WRITTEN TASK =>
Print the rows between the line holding "внимательно посмотрел на" and the line holding "с собой. Я сразу", both lines included, keeping every line as it stands.

··· EXERCISE DATA

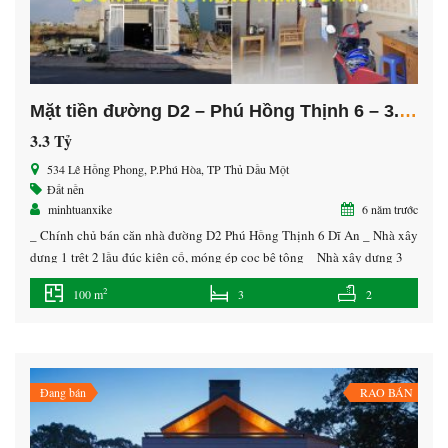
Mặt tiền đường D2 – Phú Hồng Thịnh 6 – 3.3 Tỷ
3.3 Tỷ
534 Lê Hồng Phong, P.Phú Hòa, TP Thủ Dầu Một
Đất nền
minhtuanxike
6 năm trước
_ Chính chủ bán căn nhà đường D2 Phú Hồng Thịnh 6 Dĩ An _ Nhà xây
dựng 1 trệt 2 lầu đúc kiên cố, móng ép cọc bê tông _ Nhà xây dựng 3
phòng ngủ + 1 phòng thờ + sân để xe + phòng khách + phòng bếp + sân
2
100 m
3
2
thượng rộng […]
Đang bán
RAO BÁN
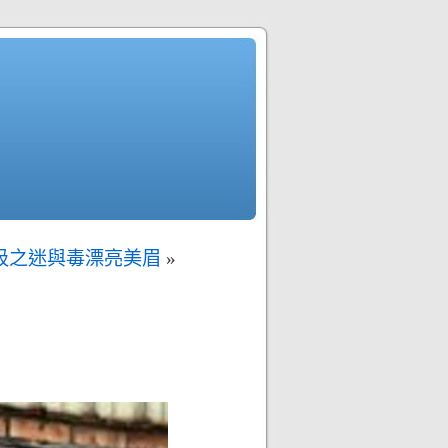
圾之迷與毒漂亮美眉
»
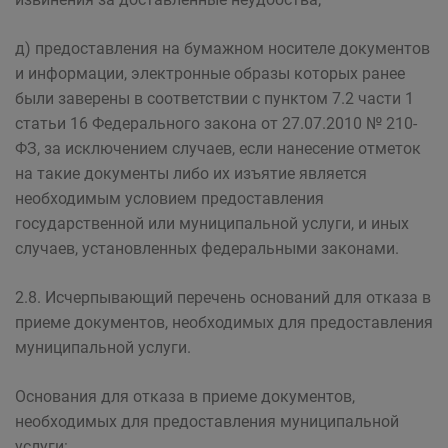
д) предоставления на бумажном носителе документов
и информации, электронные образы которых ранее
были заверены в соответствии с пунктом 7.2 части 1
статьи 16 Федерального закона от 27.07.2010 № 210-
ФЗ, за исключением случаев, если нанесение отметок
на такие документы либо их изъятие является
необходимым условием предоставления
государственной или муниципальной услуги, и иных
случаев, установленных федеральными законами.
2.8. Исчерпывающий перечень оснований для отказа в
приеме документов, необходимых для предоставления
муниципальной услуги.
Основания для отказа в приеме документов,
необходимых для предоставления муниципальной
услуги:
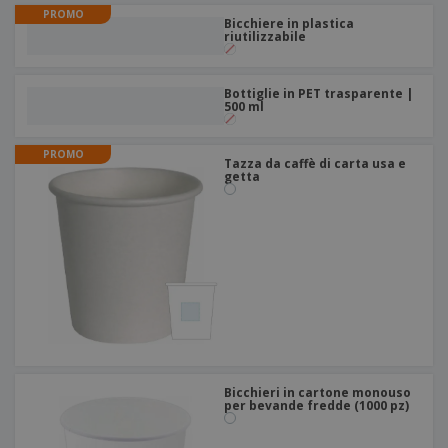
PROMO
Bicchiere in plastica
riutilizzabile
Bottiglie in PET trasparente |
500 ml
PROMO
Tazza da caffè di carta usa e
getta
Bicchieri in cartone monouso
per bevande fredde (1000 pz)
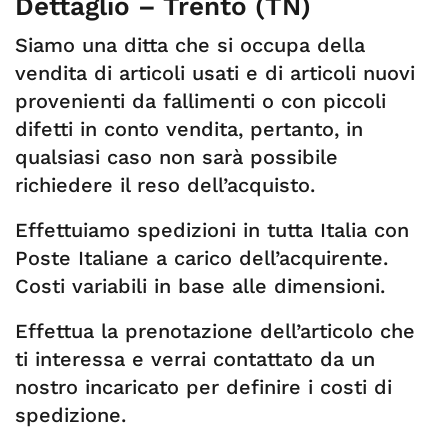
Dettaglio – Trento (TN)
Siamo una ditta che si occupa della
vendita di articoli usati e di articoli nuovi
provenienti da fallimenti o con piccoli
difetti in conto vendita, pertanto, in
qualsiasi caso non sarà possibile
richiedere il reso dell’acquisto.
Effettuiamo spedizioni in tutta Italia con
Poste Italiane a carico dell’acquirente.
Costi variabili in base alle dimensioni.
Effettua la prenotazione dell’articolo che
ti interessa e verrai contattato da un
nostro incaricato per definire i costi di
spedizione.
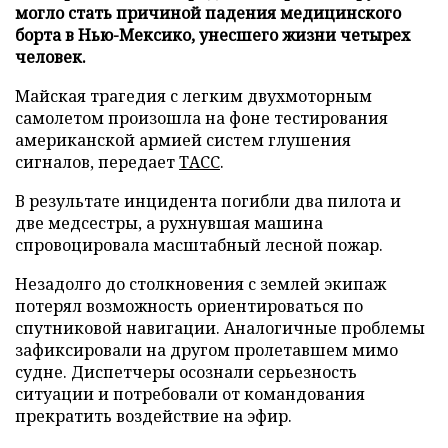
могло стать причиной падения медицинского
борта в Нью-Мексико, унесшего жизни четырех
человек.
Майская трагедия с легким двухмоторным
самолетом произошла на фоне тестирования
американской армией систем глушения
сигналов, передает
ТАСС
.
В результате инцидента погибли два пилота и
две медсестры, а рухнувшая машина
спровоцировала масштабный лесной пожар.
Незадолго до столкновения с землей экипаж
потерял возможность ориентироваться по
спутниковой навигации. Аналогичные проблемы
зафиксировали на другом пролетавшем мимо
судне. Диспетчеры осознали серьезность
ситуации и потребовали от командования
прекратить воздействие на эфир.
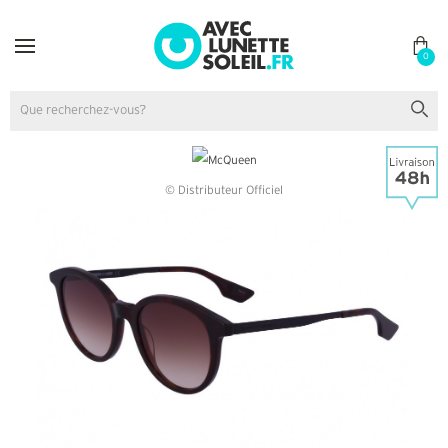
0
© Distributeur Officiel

······
··· EXERCISE DATA

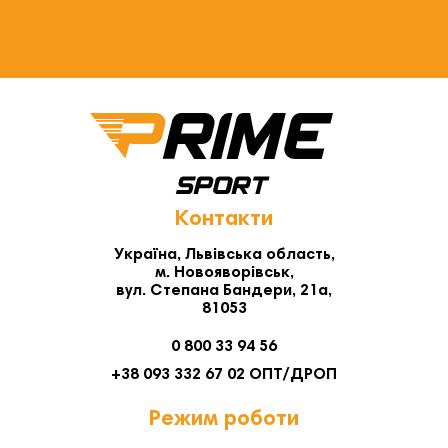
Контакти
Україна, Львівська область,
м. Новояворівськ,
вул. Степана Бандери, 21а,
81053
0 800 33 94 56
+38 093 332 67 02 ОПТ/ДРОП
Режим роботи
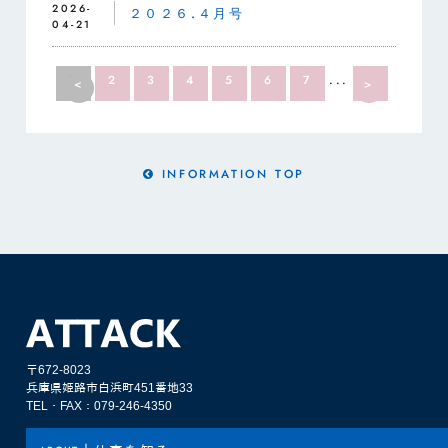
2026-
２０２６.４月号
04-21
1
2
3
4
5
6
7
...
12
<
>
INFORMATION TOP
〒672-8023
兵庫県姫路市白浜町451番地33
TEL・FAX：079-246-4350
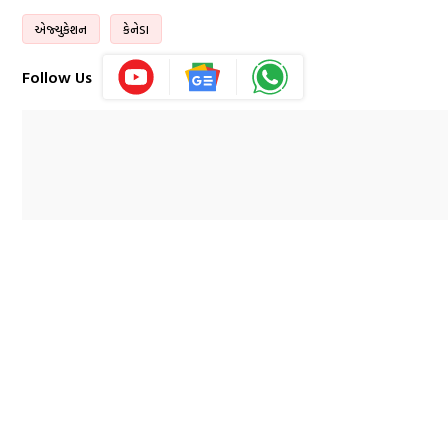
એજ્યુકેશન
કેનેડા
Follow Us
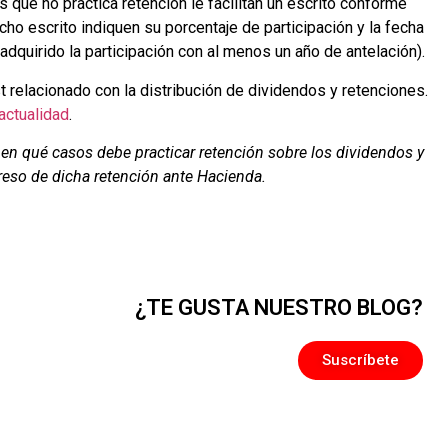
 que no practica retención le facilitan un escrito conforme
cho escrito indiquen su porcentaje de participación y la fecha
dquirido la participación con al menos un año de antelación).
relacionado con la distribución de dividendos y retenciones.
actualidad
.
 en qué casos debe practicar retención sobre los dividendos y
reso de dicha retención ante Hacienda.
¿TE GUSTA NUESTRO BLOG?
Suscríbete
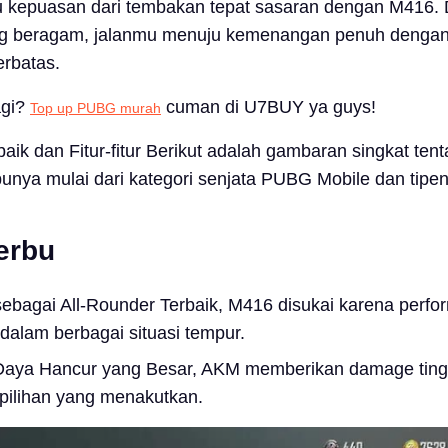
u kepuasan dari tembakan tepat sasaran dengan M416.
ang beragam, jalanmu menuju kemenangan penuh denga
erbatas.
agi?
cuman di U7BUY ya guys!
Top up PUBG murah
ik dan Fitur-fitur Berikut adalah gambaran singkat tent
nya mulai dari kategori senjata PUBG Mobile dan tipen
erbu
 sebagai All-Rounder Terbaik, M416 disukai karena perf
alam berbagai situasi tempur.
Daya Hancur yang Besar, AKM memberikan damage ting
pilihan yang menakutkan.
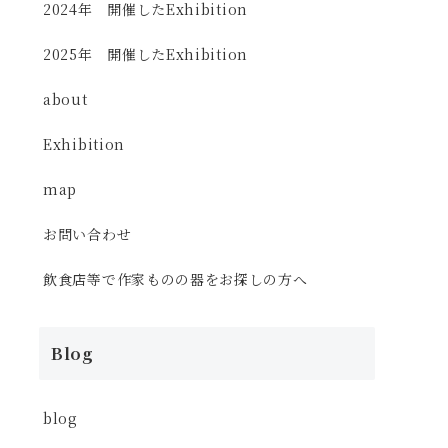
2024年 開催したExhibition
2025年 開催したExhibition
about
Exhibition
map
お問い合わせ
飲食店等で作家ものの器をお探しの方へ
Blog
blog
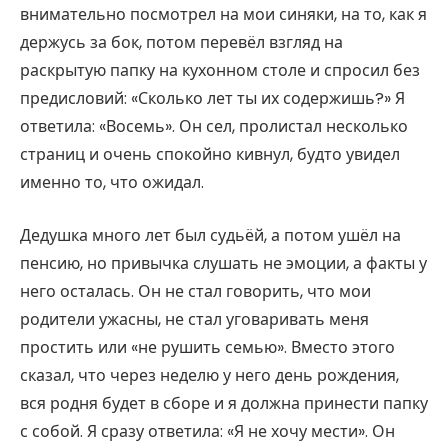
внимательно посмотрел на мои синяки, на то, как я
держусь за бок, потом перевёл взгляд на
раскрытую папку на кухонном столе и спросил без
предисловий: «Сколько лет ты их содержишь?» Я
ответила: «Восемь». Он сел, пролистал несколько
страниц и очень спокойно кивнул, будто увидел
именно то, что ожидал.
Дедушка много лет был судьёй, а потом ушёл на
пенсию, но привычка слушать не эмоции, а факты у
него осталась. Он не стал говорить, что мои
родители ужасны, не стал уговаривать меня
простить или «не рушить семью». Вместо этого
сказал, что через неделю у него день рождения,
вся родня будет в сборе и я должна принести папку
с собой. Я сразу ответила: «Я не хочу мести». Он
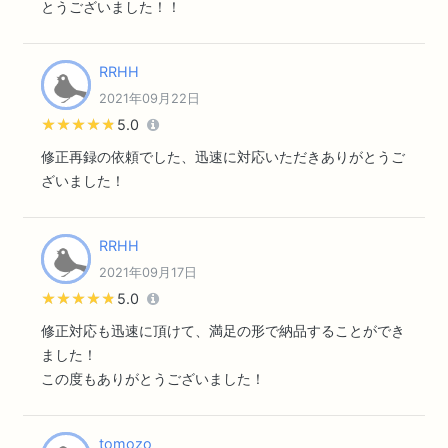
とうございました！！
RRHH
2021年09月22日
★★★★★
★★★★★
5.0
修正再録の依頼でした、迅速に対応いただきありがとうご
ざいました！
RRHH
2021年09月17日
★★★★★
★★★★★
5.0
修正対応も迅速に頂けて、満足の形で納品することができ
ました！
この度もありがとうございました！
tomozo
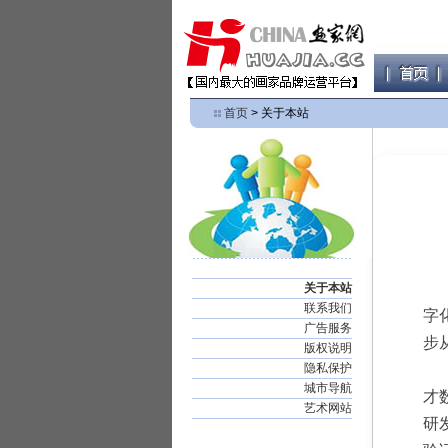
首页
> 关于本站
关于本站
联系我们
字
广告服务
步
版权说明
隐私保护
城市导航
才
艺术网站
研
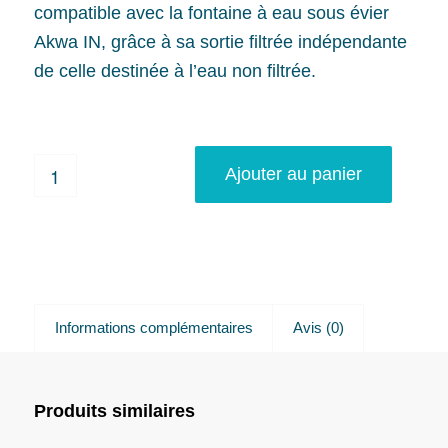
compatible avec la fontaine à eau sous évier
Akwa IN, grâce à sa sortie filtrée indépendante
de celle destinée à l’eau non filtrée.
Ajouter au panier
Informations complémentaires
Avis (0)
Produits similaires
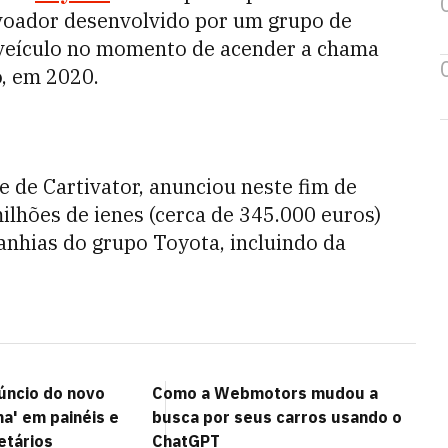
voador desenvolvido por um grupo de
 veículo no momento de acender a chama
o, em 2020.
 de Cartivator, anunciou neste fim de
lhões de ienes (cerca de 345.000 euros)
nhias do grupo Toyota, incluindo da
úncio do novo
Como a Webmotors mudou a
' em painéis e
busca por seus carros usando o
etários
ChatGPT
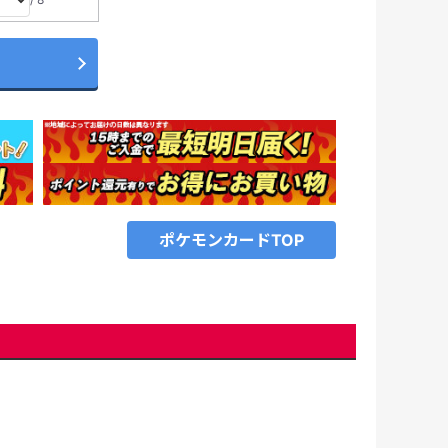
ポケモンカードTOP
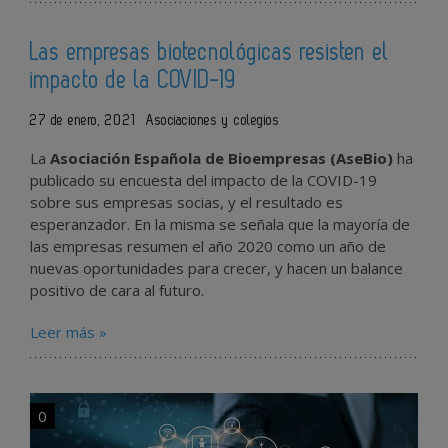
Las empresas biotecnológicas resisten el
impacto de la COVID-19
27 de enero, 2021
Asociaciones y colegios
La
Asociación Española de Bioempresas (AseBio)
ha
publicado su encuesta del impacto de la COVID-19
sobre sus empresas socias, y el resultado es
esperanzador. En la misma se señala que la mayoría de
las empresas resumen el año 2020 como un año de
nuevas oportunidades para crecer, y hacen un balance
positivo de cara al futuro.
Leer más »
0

······
··· EXERCISE DATA

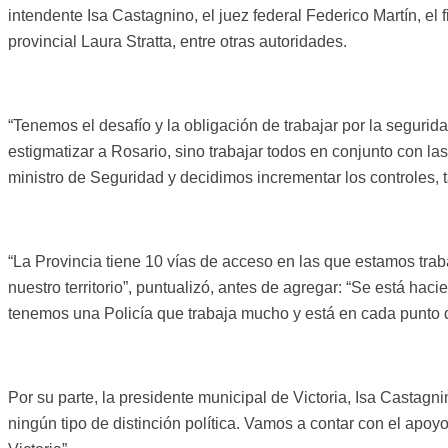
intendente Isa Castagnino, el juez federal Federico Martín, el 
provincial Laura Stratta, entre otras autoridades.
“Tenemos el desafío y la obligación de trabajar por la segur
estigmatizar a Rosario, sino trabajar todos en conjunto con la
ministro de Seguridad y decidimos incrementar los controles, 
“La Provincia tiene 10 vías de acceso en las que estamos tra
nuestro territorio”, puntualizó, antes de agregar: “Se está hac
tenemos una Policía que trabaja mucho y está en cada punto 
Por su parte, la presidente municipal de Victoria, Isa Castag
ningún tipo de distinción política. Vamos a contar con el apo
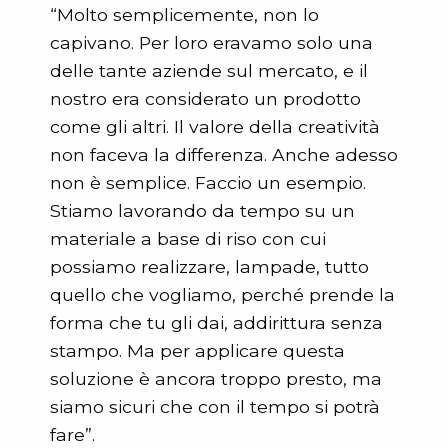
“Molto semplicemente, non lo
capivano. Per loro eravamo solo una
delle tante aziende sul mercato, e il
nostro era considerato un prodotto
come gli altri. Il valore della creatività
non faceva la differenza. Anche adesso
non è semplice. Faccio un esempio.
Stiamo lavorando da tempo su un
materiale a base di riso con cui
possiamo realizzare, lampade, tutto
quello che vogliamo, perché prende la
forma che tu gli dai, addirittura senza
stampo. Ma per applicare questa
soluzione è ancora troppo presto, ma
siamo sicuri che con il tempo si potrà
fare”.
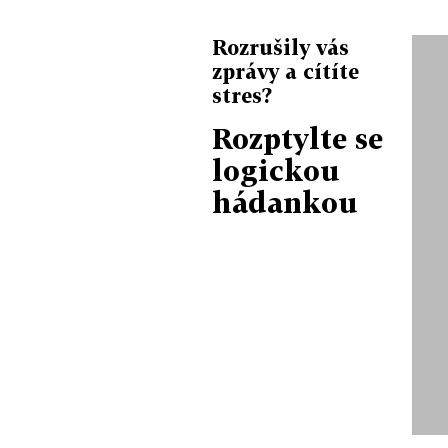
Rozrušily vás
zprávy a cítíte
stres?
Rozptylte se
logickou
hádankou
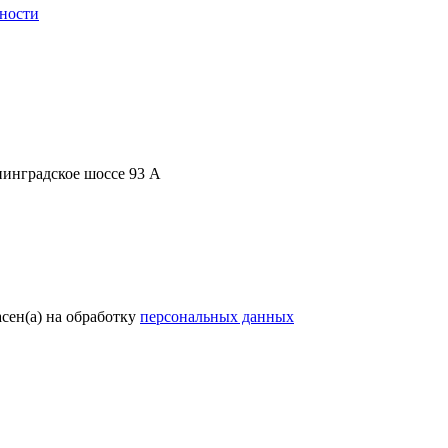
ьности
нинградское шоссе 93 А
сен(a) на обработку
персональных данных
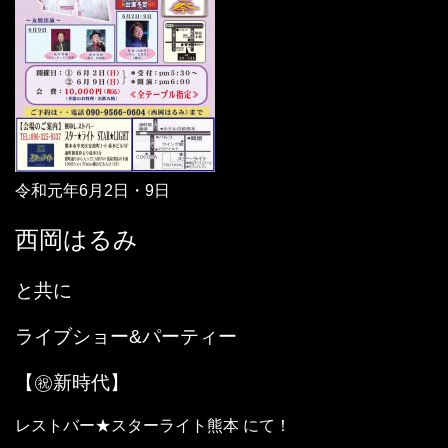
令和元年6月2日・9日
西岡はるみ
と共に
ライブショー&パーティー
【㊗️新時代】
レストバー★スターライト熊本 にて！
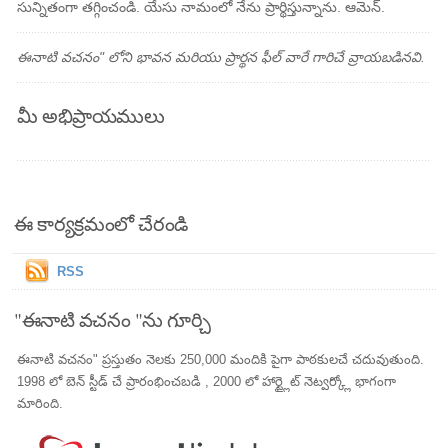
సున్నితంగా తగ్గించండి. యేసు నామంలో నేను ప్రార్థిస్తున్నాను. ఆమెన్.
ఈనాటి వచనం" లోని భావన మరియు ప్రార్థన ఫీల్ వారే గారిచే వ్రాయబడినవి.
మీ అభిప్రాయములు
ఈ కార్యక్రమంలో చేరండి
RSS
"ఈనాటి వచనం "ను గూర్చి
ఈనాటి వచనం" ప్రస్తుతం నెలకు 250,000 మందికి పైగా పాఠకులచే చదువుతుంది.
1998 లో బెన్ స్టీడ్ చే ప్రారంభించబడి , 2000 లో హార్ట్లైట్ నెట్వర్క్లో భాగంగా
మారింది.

······

EXERCISE OUTPUT =>
внимательно посмотрел на мои синяки, на то, как я
держусь за бок, потом перевёл взгляд на
раскрытую папку на кухонном столе и спросил без
предисловий: «Сколько лет ты их содержишь?» Я
ответила: «Восемь». Он сел, пролистал несколько
страниц и очень спокойно кивнул, будто увидел
именно то, что ожидал.
Дедушка много лет был судьёй, а потом ушёл на
пенсию, но привычка слушать не эмоции, а факты у
него осталась. Он не стал говорить, что мои
родители ужасны, не стал уговаривать меня
простить или «не рушить семью». Вместо этого
сказал, что через неделю у него день рождения,
вся родня будет в сборе и я должна принести папку
с собой. Я сразу ответила: «Я не хочу мести». Он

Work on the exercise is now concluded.